Written task
Please retype everything in the material from the line containing "Asimismo, el segundo lugar del ranking lo" down to the line containing "celui-ci est requis", including both of those lines and nothing else.

Dataset content
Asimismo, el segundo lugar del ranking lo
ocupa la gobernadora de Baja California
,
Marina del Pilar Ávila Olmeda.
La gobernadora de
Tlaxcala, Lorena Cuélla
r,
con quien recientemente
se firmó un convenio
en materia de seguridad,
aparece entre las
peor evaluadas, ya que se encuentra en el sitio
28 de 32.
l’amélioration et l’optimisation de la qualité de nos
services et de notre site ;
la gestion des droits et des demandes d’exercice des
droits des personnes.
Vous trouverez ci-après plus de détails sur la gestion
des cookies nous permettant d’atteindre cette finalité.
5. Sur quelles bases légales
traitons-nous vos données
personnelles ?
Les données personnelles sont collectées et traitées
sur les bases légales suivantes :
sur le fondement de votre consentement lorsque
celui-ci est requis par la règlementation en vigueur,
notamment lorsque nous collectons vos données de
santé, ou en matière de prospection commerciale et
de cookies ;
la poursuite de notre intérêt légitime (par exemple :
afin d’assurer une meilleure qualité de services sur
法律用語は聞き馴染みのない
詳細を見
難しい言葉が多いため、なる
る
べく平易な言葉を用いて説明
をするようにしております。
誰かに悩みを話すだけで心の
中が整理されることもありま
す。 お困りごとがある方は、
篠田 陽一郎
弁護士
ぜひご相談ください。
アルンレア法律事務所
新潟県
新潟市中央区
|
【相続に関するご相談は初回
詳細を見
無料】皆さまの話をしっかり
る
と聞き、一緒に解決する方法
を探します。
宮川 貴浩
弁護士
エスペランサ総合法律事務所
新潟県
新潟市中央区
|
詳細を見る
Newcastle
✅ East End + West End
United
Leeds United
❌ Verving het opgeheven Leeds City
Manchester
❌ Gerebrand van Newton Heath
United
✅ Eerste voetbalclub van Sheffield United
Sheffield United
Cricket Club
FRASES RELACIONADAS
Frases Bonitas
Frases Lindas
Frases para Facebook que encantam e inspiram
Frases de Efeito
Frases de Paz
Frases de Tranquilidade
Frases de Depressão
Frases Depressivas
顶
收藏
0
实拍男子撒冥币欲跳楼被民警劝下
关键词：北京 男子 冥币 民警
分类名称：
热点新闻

--

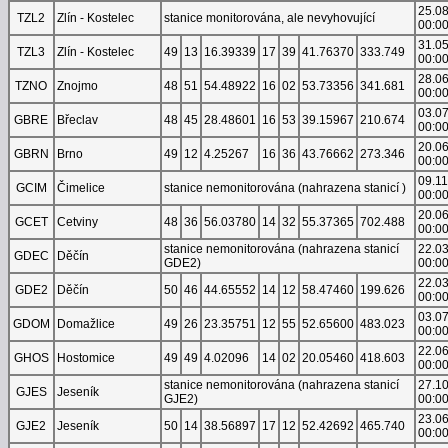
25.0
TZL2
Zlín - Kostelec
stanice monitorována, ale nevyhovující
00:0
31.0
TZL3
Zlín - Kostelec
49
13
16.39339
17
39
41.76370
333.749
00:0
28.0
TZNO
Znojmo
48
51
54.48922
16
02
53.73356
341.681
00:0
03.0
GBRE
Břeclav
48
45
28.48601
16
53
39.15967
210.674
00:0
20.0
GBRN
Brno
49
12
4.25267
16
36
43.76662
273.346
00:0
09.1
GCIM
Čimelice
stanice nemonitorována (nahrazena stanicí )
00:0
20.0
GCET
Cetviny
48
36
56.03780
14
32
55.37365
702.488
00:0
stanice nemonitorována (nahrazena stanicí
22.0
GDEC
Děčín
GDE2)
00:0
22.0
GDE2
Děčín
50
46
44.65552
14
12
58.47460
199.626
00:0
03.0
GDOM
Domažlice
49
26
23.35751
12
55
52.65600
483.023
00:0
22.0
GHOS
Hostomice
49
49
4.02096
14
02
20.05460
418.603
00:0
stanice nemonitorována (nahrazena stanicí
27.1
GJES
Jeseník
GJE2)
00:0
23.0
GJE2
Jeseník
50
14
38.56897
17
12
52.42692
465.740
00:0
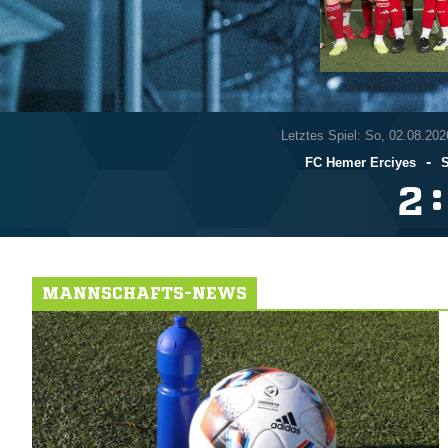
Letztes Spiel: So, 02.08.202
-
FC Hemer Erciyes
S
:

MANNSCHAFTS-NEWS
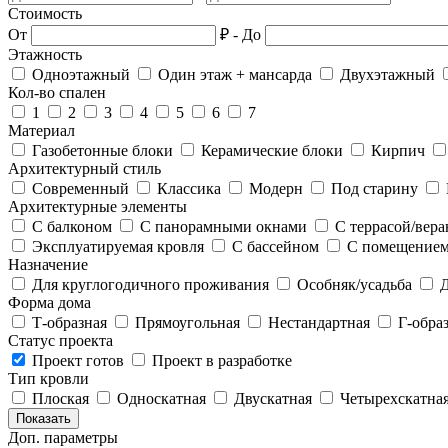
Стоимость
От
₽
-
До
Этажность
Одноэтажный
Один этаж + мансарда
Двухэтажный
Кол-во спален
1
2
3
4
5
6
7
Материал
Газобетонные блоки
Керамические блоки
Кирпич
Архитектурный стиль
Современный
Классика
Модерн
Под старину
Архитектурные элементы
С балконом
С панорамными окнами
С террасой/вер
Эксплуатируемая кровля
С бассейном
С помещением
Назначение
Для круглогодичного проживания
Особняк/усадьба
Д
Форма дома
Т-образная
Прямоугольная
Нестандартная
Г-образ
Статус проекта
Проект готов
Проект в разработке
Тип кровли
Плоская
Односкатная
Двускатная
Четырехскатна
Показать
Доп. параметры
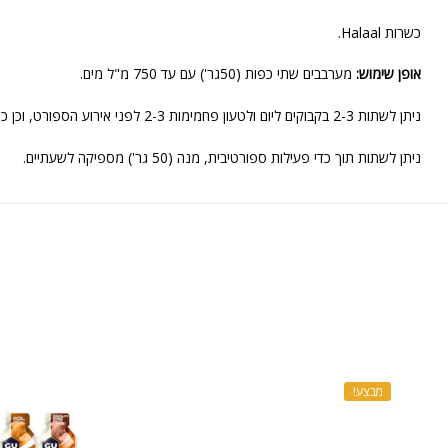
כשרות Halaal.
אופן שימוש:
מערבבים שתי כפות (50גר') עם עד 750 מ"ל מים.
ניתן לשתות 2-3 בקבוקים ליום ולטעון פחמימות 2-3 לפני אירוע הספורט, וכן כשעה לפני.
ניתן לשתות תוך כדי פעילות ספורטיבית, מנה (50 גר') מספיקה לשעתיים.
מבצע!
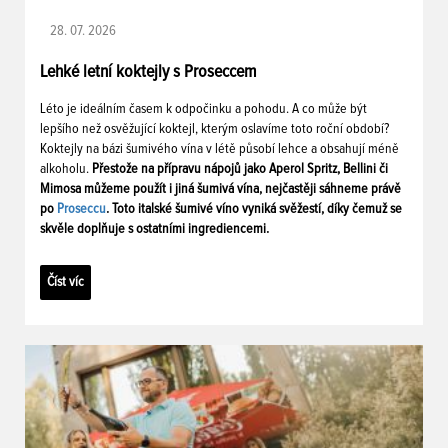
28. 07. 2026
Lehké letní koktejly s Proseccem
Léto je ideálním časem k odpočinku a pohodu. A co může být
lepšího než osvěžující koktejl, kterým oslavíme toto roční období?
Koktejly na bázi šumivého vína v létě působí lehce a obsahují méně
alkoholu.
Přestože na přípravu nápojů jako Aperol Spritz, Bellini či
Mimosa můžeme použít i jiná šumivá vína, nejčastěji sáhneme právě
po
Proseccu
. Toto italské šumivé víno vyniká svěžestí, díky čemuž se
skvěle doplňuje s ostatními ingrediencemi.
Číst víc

Task solution
Asimismo, el segundo lugar del ranking lo
ocupa la gobernadora de Baja California
,
Marina del Pilar Ávila Olmeda.
La gobernadora de
Tlaxcala, Lorena Cuélla
r,
con quien recientemente
se firmó un convenio
en materia de seguridad,
aparece entre las
peor evaluadas, ya que se encuentra en el sitio
28 de 32.
l’amélioration et l’optimisation de la qualité de nos
services et de notre site ;
la gestion des droits et des demandes d’exercice des
droits des personnes.
Vous trouverez ci-après plus de détails sur la gestion
des cookies nous permettant d’atteindre cette finalité.
5. Sur quelles bases légales
traitons-nous vos données
personnelles ?
Les données personnelles sont collectées et traitées
sur les bases légales suivantes :
sur le fondement de votre consentement lorsque
celui-ci est requis par la règlementation en vigueur,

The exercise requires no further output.